Okay, to finish my sad story, when the battery gets to be more than about two years old and the lead has been flaking off the plates, it doesn't do a good job of damping the voltage spikes created by the generator. The most common thing to fail is one of the six internal diodes. AC generators put out three phase output that is rectified and turned into DC current by those diodes. Rectified three phase output voltage is real steady and pretty smooth. When one diode fails, you lose one of those phases AND you lose two thirds of the generator's maximum current capacity. You can still find the output voltage, (as measured with a digital voltmeter), to be a nice 14.0 volts, but if you looked at the actual current flow with an oscilloscope, you'd see a nice pulse of current, a nice pulse of overlapping current, then a gap of missing current. The output voltage will drop a lot but too briefly to be seen by the voltmeter.
Also, those pulses of current induce voltages into any wires running parallel to the output wire running back to the battery. If one of those is for an engine sensor, that induced voltage might only be a few tenths of a volt, but that's huge to the Engine Computer. That's where your elusive running problems come from. It's why we always start out by suggesting unplugging the generator as a test when everything else has been tried without success.
When you found the same problem with the battery charger connected, it was caused for the same reason. Its output is rectified single phase voltage. That has a peak of about 18 volts, then it goes down to 0.0 volts, then back up again. That is 18 volts of "ripple" voltage. When the generator has a bad diode, and that circuit is putting out 0.0 volts, the other two phases are still putting out something, so ripple voltage won't be quite as high. What this boils down to is if the battery can't smooth out the voltage, the engine is likely to run worse with the battery charger operating than with the defective generator operating.

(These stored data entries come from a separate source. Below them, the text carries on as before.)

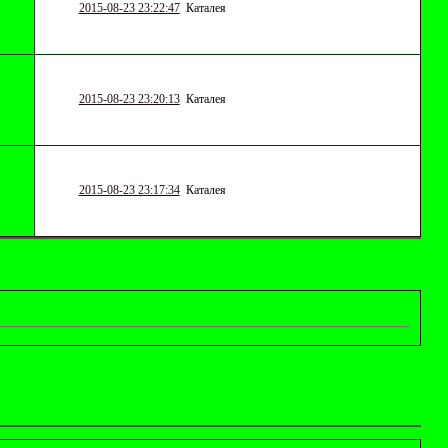
2015-08-23 23:22:47
Каталея
2015-08-23 23:20:13
Каталея
2015-08-23 23:17:34
Каталея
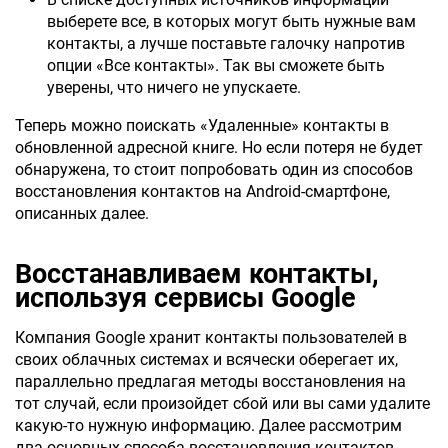
выберете все, в которых могут быть нужные вам
контакты, а лучше поставьте галочку напротив
опции «Все контакты». Так вы сможете быть
уверены, что ничего не упускаете.
Теперь можно поискать «Удаленные» контакты в
обновленной адресной книге. Но если потеря не будет
обнаружена, то стоит попробовать один из способов
восстановления контактов на Android-смартфоне,
описанных далее.
Восстанавливаем контакты,
используя сервисы Google
Компания Google хранит контакты пользователей в
своих облачных системах и всячески оберегает их,
параллельно предлагая методы восстановления на
тот случай, если произойдет сбой или вы сами удалите
какую-то нужную информацию. Далее рассмотрим
два основных способа восстановления контактов,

You did the first part of the charging system test already by measuring battery voltage with the engine running. That must be between 13.75 and 14.75 volts. Since that is okay, it is okay to do the second half of the tests, but that requires a professional load tester. Suppose your generator is listed as a 90 amp unit, which is a fairly common size. Under a brief full load, you're either going to get very close to 90 amps, or you're going to get very close to 30 amps along with very high ripple voltage, (which most load testers measure).
To add to the misery, because the battery is so important, it is common to go through four to six replacement generators in the life of a GM vehicle. That's when people come here for help and we explain the need to replace the battery, unless it's less than about two years old, to reduce the number of repeat failures.
Even if your generator appears to be okay, a new battery should solve the running problem by holding system voltage steady. In the rare event the battery doesn't help, that's when we'll have to dig deeper to figure out what's happening. It sounds like you already covered the likely suspects with the wiring.